## TAREFA 1
Copie sem nenhuma alteração as linhas dos dados de origem, da primeira até a linha que contém "des espaces de nature préservés", incluindo ambas.

## TRECHO DE ORIGEM

Isto suscita inevitavelmente uma pergunta: não será que o serviço entusiasmado, total, incondicional à instituição da Igreja católica não lhe impedia de ver o mundo na sua realidade ? Não aconteceria isso também às vezes com os religiosos? A instituição não esconderia o mundo para o qual tinha sido enviada?
Quando dom Helder descobriu a pobreza nas favelas do Rio, a sua vida mudou completamente. Começou a orientar toda a sua ação pastoral para os pobres de Rio de Janeiro. Quando chegou ao Recife, logo deu a a entender que os pobres seriam a sua prioridade e imediatamente promoveu obras e atividades no mundo dos pobres, por exemplo o Encontro de irmãos que foi a expressão recifense da comunidades eclesiais de base.Escolheu um modo de vida mais pobre e deixou as portas mais abertas para os verdadeiros pobres. Não se contentou com frases bonitas.
No dia em que tomou posse no Recife, abriu as portas do chamado palácio dos Manguinhos que era a residência oficial dos arcebispos e que ele logo abandonou, para todos os pobres da cidade. Multidões invadiram a casa, até o ponto de um velho se sentar no trono pontifício, esse trono que ele naturalmente nunca usou., Era um sinal.
Dom Helder chegou ao Recife e tomou posse poucos dias depois do golpe. A repressão foi muito forte no Recife considerado pelos militares como o centro comunista mais perigoso do país com a proteção do governador Miguel Arraes. Logo o dom teve que enfrentar o problema da repressão e teve que assumir a defesa das vítimas do golpe. Não fez de conta que não sabia de nada, mas assumiu a denuncia das violências cometidas pelo governo militar. Naquele momento os pobres eram também as vítimas da repressão e dom Helder no dia da posse declarou que seria o bispo de todos, isto é, também dos chamados subversivos.
Quando dom Helder começou a estar ao lado dos pobres, começaram as perseguições. Uma Igreja que se preocupa com as classes dirigentes nunca será perseguida. Quando faz opção pelos pobres a perseguição é inevitável. De acordo com os evangelhos, a perseguição é parte da missão dos discípulos. Jesus foi muito claro.
Na perseguição, dom Helder sofreu muito, sobretudo quando as vítimas dessa perseguição eram colaboradores seus. Sofreu muito com o assassinato de padre Henrique morto aos 28 anos de idade. Sabia que era um recado para ele. Prenderam sacerdotes e leigos. Sofreu mas não se deixou intimidar. Foi ameaçado muitas vezes, mas nada mudou o seu comportamento.

## TAREFA 2
No trecho sobre dom Helder, com que idade foi assassinado o padre Henrique?

## DADOS DE ORIGEM

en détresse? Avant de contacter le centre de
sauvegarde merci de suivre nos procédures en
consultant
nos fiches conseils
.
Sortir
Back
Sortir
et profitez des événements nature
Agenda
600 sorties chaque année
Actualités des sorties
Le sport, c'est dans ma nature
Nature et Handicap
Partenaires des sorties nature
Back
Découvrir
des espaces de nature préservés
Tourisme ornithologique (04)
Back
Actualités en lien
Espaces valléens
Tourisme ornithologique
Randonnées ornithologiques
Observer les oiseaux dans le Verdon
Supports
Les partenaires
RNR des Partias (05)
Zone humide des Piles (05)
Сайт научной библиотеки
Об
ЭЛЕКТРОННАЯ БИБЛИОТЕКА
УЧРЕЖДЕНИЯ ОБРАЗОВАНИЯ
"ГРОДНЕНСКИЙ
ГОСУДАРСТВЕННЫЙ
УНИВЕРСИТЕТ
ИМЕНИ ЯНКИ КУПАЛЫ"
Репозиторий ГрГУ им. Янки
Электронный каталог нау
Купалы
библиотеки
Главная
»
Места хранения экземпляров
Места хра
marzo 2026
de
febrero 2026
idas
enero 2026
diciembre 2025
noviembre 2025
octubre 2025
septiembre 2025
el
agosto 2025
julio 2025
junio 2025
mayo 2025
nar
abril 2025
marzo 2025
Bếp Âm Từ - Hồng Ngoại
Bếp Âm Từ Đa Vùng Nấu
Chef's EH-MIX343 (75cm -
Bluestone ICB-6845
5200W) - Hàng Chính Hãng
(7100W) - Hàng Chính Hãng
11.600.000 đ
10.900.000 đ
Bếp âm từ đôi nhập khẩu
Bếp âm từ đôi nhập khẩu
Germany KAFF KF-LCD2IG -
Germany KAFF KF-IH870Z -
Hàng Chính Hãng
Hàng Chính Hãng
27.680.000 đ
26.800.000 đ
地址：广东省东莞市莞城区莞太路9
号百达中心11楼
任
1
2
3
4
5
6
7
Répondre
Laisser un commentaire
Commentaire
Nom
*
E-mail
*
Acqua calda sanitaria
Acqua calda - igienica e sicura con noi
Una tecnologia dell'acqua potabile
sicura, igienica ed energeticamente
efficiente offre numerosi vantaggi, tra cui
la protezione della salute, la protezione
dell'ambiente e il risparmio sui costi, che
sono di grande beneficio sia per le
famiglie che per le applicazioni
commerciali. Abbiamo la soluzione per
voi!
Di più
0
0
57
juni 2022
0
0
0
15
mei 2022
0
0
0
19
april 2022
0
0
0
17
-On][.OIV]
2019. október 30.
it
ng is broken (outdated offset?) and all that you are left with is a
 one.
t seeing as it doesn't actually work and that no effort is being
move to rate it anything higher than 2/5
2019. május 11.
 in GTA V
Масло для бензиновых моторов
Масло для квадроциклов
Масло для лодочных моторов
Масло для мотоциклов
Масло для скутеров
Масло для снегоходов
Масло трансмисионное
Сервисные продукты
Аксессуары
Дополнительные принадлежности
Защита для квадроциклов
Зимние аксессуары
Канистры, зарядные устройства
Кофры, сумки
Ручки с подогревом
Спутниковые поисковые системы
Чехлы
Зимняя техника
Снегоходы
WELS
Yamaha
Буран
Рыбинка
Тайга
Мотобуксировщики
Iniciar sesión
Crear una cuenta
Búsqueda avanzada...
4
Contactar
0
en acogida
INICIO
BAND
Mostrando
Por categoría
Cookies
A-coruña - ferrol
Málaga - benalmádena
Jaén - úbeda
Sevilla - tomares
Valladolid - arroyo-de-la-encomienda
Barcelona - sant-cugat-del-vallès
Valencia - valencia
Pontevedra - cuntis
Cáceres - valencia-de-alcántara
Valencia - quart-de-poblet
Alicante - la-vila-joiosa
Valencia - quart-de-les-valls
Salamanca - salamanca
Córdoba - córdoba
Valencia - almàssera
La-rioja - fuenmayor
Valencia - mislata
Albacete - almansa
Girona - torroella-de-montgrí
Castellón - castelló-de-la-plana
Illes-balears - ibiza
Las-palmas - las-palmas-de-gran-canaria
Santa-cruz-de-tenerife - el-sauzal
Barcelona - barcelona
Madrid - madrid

## RESOLUÇÃO 1
en détresse? Avant de contacter le centre de
sauvegarde merci de suivre nos procédures en
consultant
nos fiches conseils
.
Sortir
Back
Sortir
et profitez des événements nature
Agenda
600 sorties chaque année
Actualités des sorties
Le sport, c'est dans ma nature
Nature et Handicap
Partenaires des sorties nature
Back
Découvrir
des espaces de nature préservés

## RESOLUÇÃO 2
Aos 28 anos de idade.